The ultimate test of those abilities was Kiefer’s Paris compound: a mega-artist’s Valhalla with endless white-walled studio spaces, vaulted underground storage areas and an electric ceiling crane that transports Kiefer’s monumental works from the basement to the street. When Kiefer bought it, the main building, despite its grand exterior, was a warren of tiny rooms and corridors. Luckily for him and Katz, most of the decorative details had already been destroyed, so they could achieve their desired spatial purity without breaking the law. Pointing to a limestone staircase, Katz says he filled in some large windows behind it because they’d been clumsily placed: “I said, that’s kind of an ugly little detail, isn’t it?”
“Bill is very minimal, very intellectual, and he doesn’t compromise,” says Kiefer. In one case that meant ripping out an elevator and reconstructing it a few inches to the right, to open up a stairwell.
“You know,” Kiefer says, “when you look at a room, there’s always something that bothers you. Maybe this door is too low, or that wall is not right.” Thanks to Katz, he says, “nothing in my home is disturbing me now. That’s important.”

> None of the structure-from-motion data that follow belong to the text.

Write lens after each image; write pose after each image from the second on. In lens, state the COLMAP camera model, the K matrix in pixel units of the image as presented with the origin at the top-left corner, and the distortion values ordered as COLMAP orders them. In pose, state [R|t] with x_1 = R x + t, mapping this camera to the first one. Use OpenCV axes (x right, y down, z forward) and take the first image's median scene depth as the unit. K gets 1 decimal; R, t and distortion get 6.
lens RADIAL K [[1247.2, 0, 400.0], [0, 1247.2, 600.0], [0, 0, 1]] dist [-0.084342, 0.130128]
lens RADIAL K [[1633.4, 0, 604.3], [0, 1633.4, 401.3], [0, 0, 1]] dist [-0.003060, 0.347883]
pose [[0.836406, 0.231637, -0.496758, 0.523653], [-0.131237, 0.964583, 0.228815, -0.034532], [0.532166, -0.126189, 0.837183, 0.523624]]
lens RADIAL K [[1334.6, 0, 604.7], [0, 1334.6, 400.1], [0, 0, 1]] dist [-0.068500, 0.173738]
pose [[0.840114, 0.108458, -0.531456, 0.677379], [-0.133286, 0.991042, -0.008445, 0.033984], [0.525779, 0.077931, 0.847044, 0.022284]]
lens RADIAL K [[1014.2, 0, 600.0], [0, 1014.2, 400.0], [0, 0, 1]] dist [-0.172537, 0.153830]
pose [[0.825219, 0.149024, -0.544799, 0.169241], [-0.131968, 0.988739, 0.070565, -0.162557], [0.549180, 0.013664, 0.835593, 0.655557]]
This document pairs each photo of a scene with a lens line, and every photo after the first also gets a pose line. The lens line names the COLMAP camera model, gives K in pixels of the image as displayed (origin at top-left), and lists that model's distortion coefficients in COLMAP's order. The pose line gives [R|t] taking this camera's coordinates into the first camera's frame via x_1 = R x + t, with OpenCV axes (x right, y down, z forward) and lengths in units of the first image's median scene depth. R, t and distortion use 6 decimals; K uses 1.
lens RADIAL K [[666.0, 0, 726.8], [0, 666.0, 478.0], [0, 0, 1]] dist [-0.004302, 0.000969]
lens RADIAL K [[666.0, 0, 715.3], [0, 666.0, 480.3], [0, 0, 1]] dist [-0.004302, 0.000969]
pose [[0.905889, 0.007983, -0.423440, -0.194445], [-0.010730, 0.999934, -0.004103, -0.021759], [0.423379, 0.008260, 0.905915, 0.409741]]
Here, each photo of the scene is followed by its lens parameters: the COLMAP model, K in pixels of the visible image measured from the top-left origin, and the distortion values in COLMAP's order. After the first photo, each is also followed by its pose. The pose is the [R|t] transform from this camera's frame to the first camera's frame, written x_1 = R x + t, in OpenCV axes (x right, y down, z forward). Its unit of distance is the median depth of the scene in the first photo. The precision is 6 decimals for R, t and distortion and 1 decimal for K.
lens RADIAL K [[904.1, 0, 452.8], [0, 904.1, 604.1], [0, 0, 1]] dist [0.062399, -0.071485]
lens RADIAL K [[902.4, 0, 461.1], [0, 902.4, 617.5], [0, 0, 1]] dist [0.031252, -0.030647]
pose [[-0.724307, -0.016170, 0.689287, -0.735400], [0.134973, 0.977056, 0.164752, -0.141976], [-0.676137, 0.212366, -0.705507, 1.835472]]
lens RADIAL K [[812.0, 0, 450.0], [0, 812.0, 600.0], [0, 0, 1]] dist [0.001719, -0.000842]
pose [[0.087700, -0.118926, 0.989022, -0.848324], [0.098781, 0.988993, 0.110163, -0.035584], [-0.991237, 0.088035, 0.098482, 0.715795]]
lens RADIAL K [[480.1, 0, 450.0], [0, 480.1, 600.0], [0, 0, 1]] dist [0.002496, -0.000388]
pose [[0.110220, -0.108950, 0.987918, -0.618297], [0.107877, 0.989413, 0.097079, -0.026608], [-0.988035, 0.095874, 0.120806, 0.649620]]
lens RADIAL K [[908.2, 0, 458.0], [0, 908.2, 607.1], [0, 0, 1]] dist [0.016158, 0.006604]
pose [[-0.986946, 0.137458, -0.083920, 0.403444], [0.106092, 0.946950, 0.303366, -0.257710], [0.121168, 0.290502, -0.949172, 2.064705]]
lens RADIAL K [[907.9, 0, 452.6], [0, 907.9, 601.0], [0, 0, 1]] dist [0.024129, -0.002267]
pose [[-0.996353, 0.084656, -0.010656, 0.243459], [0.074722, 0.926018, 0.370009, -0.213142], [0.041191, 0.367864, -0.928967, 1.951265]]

Katz knows the feeling. Though he has a large apartment in SoHo, his spiritual home is an adobe building on a mesa near Taos, New Mexico. Katz built the place in the Eighties, in a spare style with no decor to speak of. Instead of ordinary mud, the walls are made from tierra bendita, revered for its healing properties, though of course you wouldn’t know that by its appearance. Aside from adding an Ellsworth Kelly sculpture to the courtyard and a Francesco Clemente painting in the bedroom (both gifts from the artists), he has kept the place exactly as is for 18 years. “I sometimes think, Isn’t it strange that I don’t want to change anything?” Katz says. “But I don’t.”